In virtù di ciò conclude affermando che <<deve ritenersi illegittima l'intimazione a cessare immediatamente l'attività ricettiva abusiva, qualora risulti accertato in via di fatto il mancato svolgimento di quelle obbligazioni o servizi che caratterizzano l'attività di affittacamere e che possono dar vita a un tale tipo di contratto.>>.

Tanto è vero che <<Tali prestazioni accessorie - riassetto e pulizia della stanza, fornitura e lavaggio della biancheria del letto e del bagno - che caratterizzano l'attività di affittacamere, differenziandola dalla locazione, non sono state prestate dalla società (...) S.p.A. Viceversa la fornitura della somministrazioni di gas, luce, riscaldamento e quella del servizio wifi non sono peculiari dell'attività di affittacamere, essendo invece proprie della locazione, trattandosi di prestazioni funzionali al godimento dell'immobile.>>.
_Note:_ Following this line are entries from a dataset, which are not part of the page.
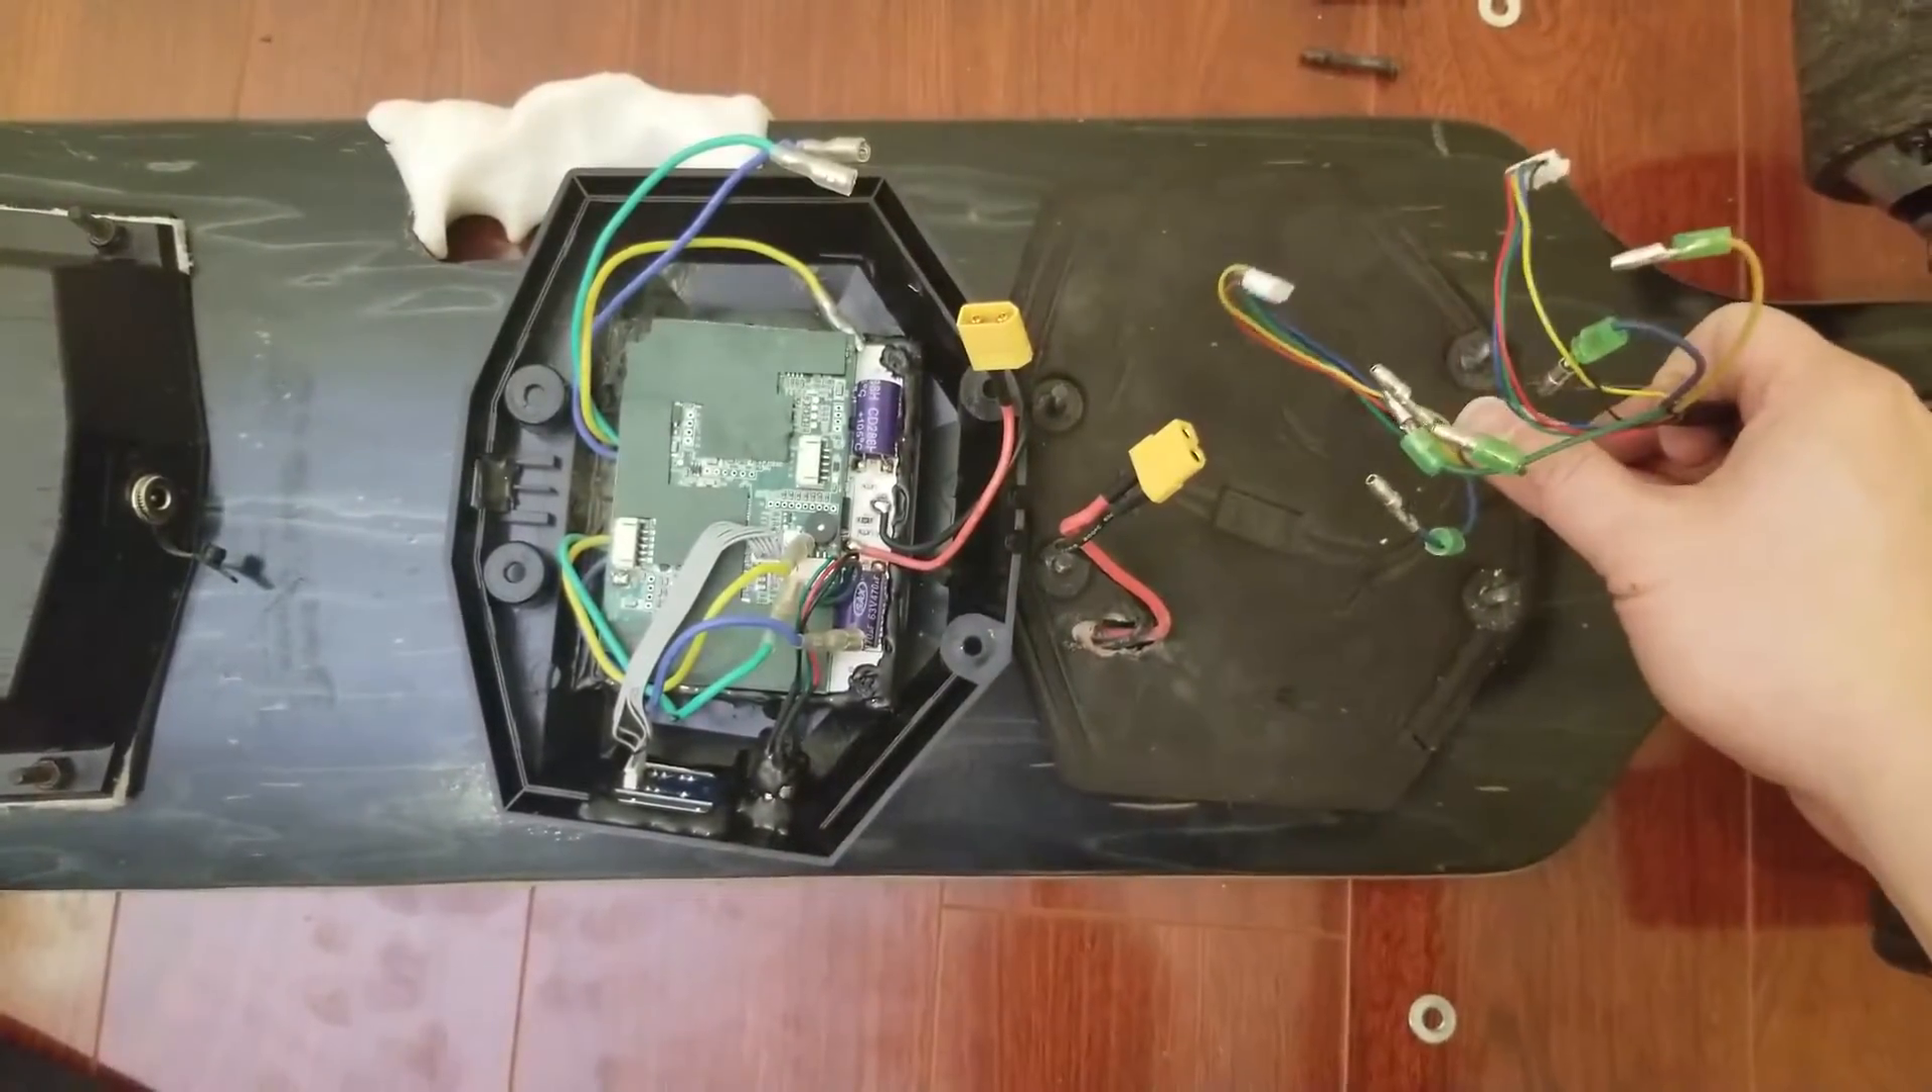Disconnected all the power cables right here.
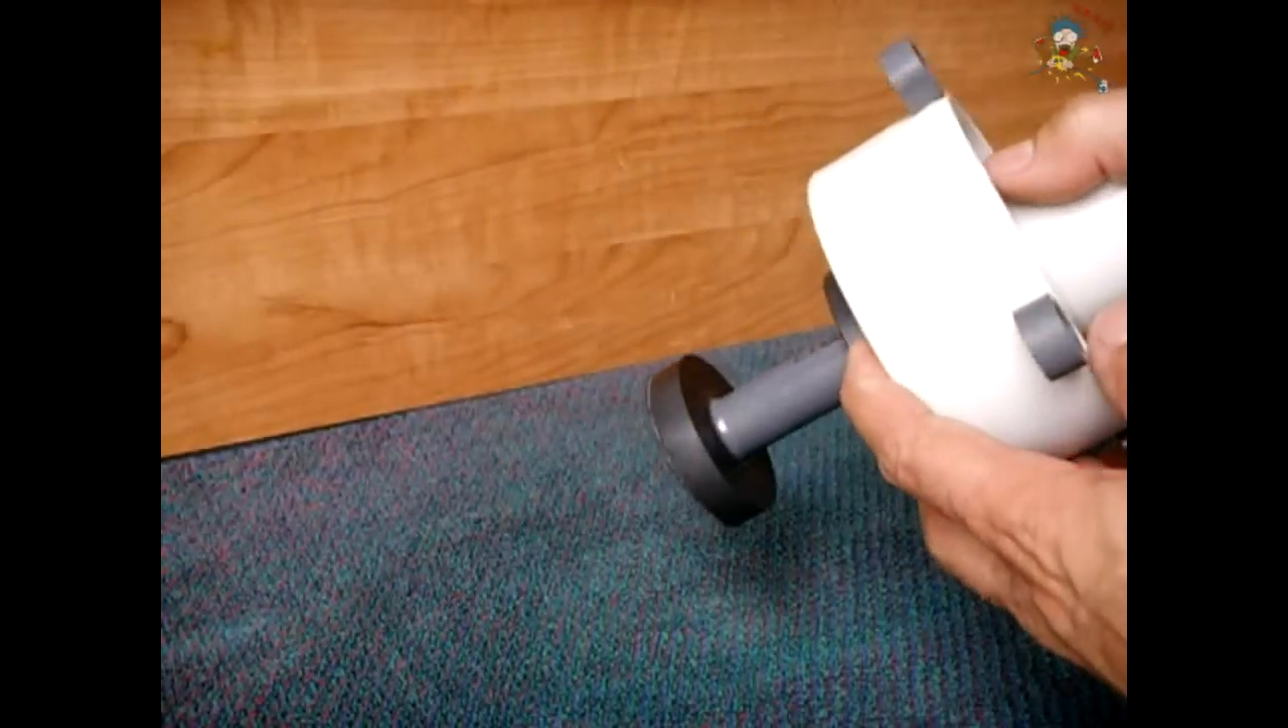Using PVC cement and primer, I glued each ring to the upper edge of the cap.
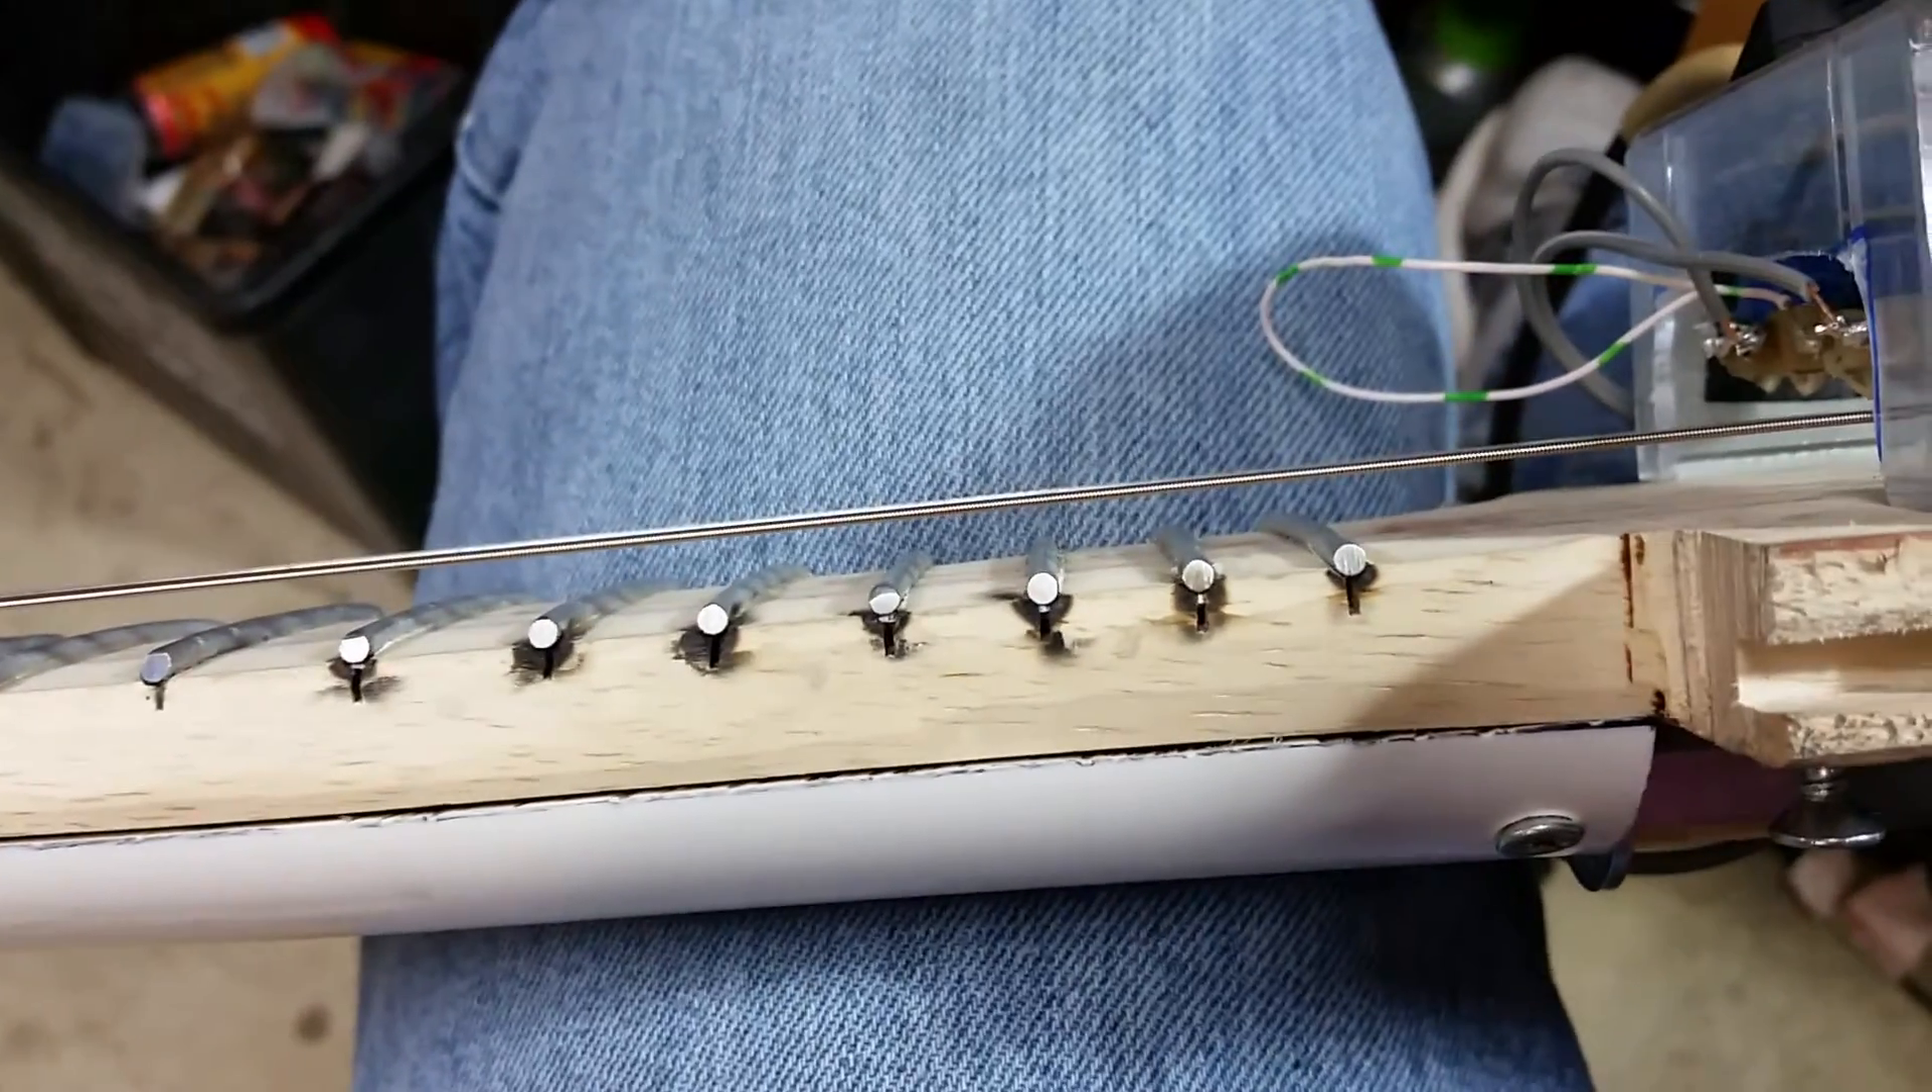The action is like a mile high on this thing.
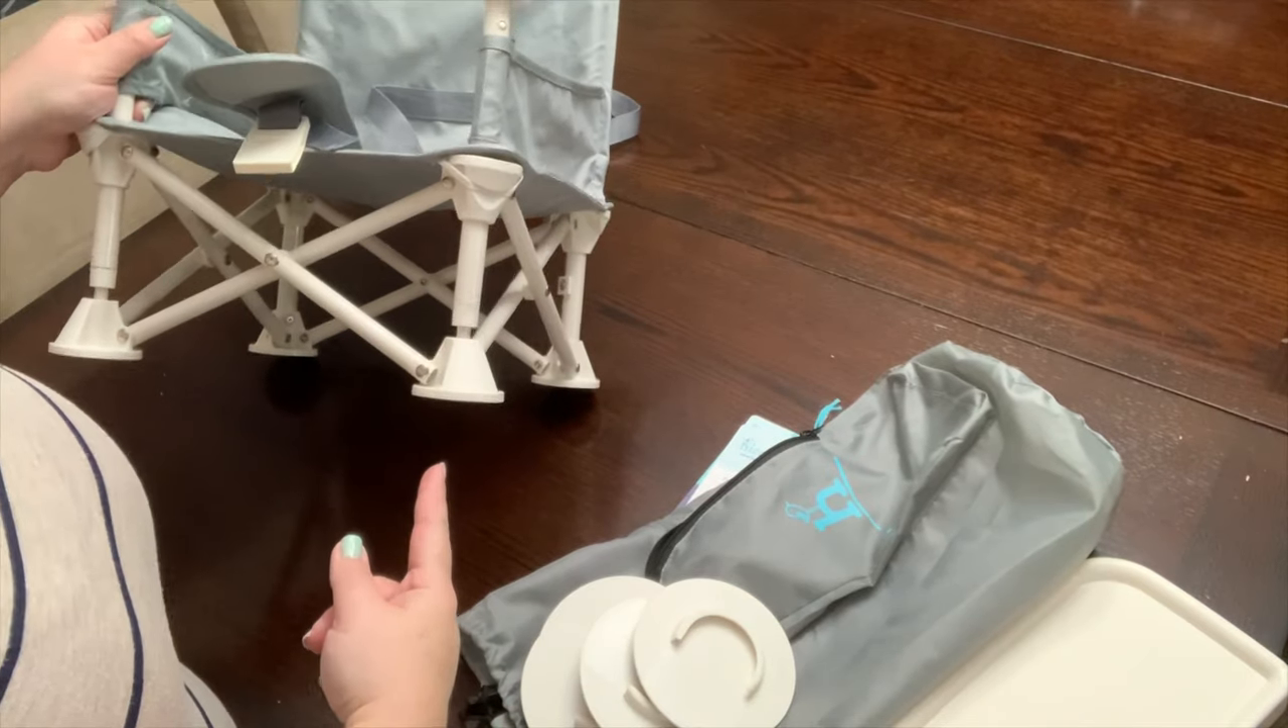I already took the um anti-skid pads off and you just pull it up together and that's it.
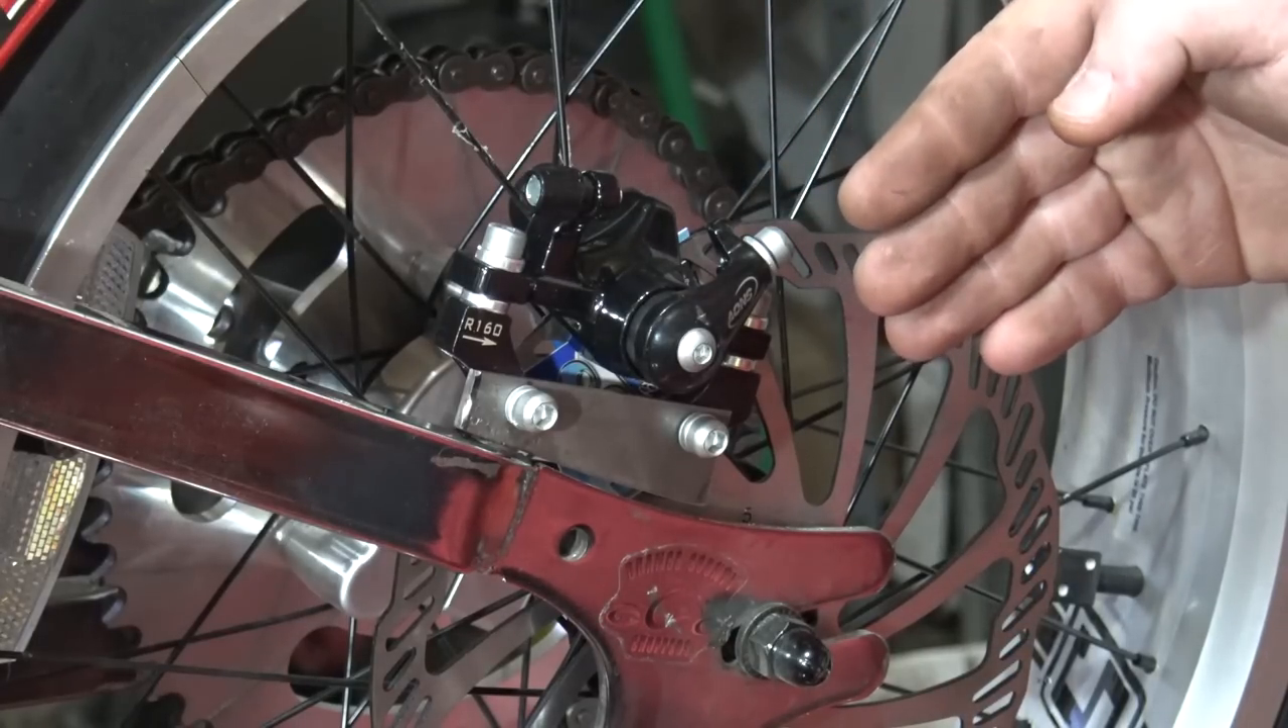You can see I just took a piece of flat stock and wedge cut it, then put, drilled two holes in it, and bolted it up to the caliper bracket. And it looks really nice. It's sitting in the perfect spot.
In disparte quanto appena affermato, osserva ad ogni modo che <<l'attività di affittacamere non è vietata dal regolamento condominiale, posto che il divieto regolamentare si riferisce all'attività di pensione o locande, attività diverse da quella di affittacamere, comportando anche la fornitura di un vitto, pacificamente esclusa nel caso in esame. L'estensione, operata dal condominio, del divieto contenuto nel regolamento condominiale contrattuale all'attività di affittacamere ne comporta un'interpretazione estensiva, non consentita in quanto la norma regolamentare comporta una limitazione alle facoltà inerenti la proprietà esclusiva (Cass. 16832/2009: "Invero le restrizioni alle facoltà inerenti alla proprietà esclusiva contenute nel regolamento di condominio di natura contrattuale, devono essere formulate in modo espresso o comunque non equivoco in modo da non lasciare alcun margine d'incertezza sul contenuto e la portata delle relative disposizioni (Cass. n. 23 del 07/01/2004). Trattandosi di materia che attiene alla compressione di facoltà normalmente inerenti alle proprietà esclusive dei singoli condomini, i divieti ed i limiti devono risultare da espressioni incontrovertibilmente rivelatrici di un intento chiaro, non suscettibile di dar luogo a incertezze e non possono quindi dar luogo ad un'interpretazione estensiva delle relative norme (Cass. Sez. 2, n. 9564 do 01/10/1997)" cfr. in senso conforme Cass. 24707/2014).>>.

Concludendo, così come accennato in premessa, Il Tribunale respinge le domande proposte dal condominio, con tutte le conseguenze di legge.